London's leading share index slipped two per cent by midday today, led by banks and commodity stocks, as persistent fears of a US recession pulled global equity markets lower.
At 11.46am, the FTSE 100 was down 122.7 points at 5,746.3. London's blue-chip index is down 11 per cent so far this month, on track for its biggest monthly percentage loss since September 2002.
"All seems to be rattled again. Perhaps it's unsurprising, given the seemingly baseless rally towards the end of last week," said Tim Hughes, head of sales trading at IG Index.
"We are not going to know ... for a few weeks, for a few months, whether recession is the next problem that we are going to be dealing with, or if the ... (US) fiscal stimulus package and aggressive interest rate slashing are going to be effective."
European shares were also sharply lower by mid-session. In Asia, Japan's Nikkei average dropped nearly 4 per cent on worries that the US economy was already dragging Japan into recession.
Banks, which have borne the brunt of the turmoil in the global credit market, were again battered, shaving 23 points off the index.

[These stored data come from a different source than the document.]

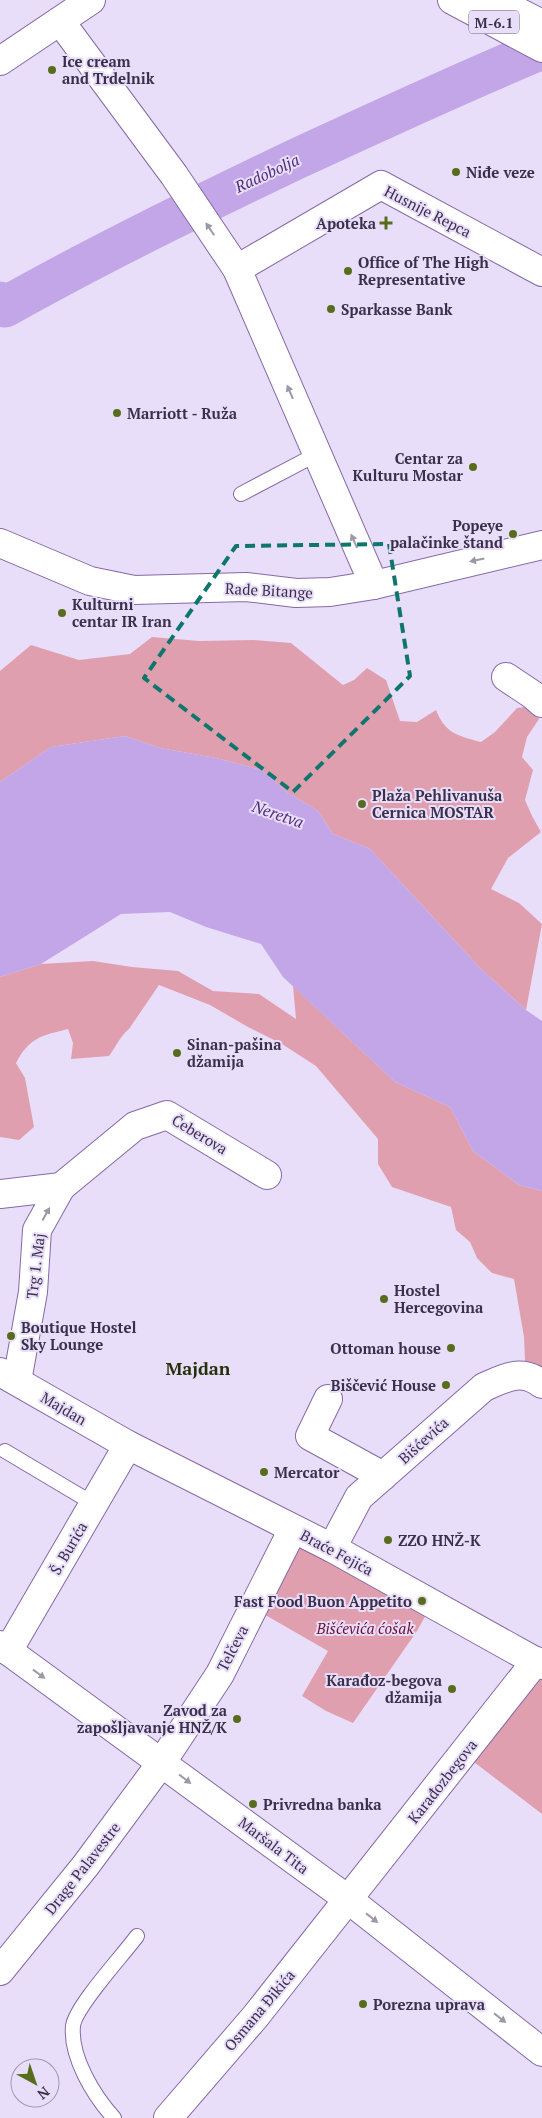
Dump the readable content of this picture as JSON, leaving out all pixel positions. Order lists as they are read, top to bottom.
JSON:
{
  "streets": {
    "street": [
      "M-6.1",
      "Husnije Repca",
      "Rade Bitange",
      "Čeberova",
      "Trg 1. Maj",
      "Majdan",
      "Bišćevića",
      "Š. Burića",
      "Braće Fejića",
      "Telčeva",
      "Karađozbegova",
      "Maršala Tita",
      "Drage Palavestre",
      "Osmana Đikića"
    ]
  },
  "crossings": [
    ["Čeberova", "Trg 1. Maj"],
    ["Trg 1. Maj", "Majdan"],
    ["Majdan", "Š. Burića"],
    ["Majdan", "Braće Fejića"],
    ["Bišćevića", "Braće Fejića"],
    ["Š. Burića", "Braće Fejića"],
    ["Š. Burića", "Maršala Tita"],
    ["Braće Fejića", "Telčeva"],
    ["Braće Fejića", "Karađozbegova"],
    ["Telčeva", "Maršala Tita"],
    ["Telčeva", "Drage Palavestre"],
    ["Karađozbegova", "Maršala Tita"],
    ["Karađozbegova", "Osmana Đikića"],
    ["Maršala Tita", "Drage Palavestre"],
    ["Maršala Tita", "Osmana Đikića"]
  ],
  "one_way": ["Trg 1. Maj", "Maršala Tita"],
  "districts": ["Majdan"],
  "water": ["Radobolja", "Neretva"],
  "parks": ["Bišćevića ćošak"],
  "places": {
    "other": [
      "Ice cream and Trdelnik",
      "Niđe veze",
      "Office of The High Representative",
      "Sparkasse Bank",
      "Marriott - Ruža",
      "Centar za Kulturu Mostar",
      "Popeye palačinke štand",
      "Kulturni centar IR Iran",
      "Plaža Pehlivanuša Cernica MOSTAR",
      "Sinan-pašina džamija",
      "Hostel Hercegovina",
      "Boutique Hostel Sky Lounge",
      "Ottoman house",
      "Biščević House",
      "Mercator",
      "ZZO HNŽ-K",
      "Fast Food Buon Appetito",
      "Karađoz-begova džamija",
      "Zavod za zapošljavanje HNŽ/K",
      "Privredna banka",
      "Porezna uprava"
    ],
    "health": ["Apoteka"]
  },
  "north": "bottom right"
}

Barclays, Royal Bank of Scotland, HSBC, HBOS, Lloyds TSB and Standard Chartered lost between 1.7 and 3.4 percent.
Bank of England policymaker David Blanchflower said the central bank needed to stop worrying about inflation and cut interest rates to prevent a sharp slowdown in growth.

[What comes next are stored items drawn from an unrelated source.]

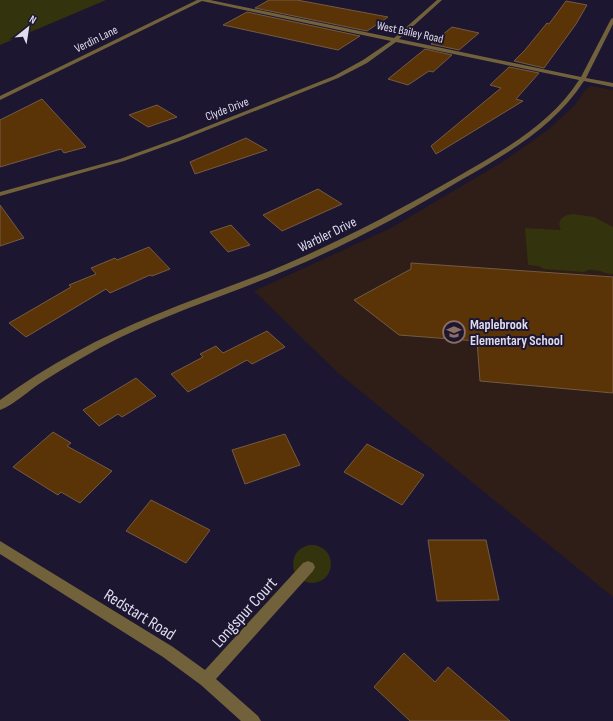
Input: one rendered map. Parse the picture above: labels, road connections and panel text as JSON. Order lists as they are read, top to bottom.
{
  "streets": {
    "street": [
      "West Bailey Road",
      "Verdin Lane",
      "Clyde Drive",
      "Warbler Drive",
      "Longspur Court",
      "Redstart Road"
    ]
  },
  "crossings": [
    ["West Bailey Road", "Verdin Lane"],
    ["West Bailey Road", "Clyde Drive"],
    ["West Bailey Road", "Warbler Drive"],
    ["Longspur Court", "Redstart Road"]
  ],
  "places": {
    "school or university": ["Maplebrook Elementary School"]
  },
  "north": "top right"
}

A Reuters survey showed last week that all 58 economists being polled expected the Bank of England to cut interest rates by 25 basis points to 5.25 per cent next month, following its first cut for over two years in December.
"Despite the aggressive 75 basis points out-of-meeting rate cut by the US Federal Reserve and continued jitters in financial markets, we would caution against counting on an aggressive Bank of England rate cut," Morgan Stanley said in a note.
"Unless it becomes clearer that a very sharp deterioration in the UK economy is likely, then the three or four rate cuts priced in by the market likely overstates the scale of further monetary easing from the Bank of England."
Commodity shares also suffered on concerns that slowing growth may restrict demand for raw materials. BP shed 3.4 per cent, and Royal Dutch Shell dropped 3.2 per cent.
In the mining sector, BHP Billiton, Rio Tinto, Anglo American, Kazakhmys, Lonmin and Vedanta Resources were all down between 2.6 and 6 per cent.
Xstrata gave up early gains to show a fall of 0.1 per cent, still faring better than its sector, thanks to takeover expectations.
The Anglo-Swiss miner also announced a 28 per cent increase in the total estimated mineral resource at the Collahuasi copper mine in Chile.
Housebuilders fell, with Taylor Wimpey down 2.5 per cent, and both Persimmon and Wolseley shedding 4 per cent.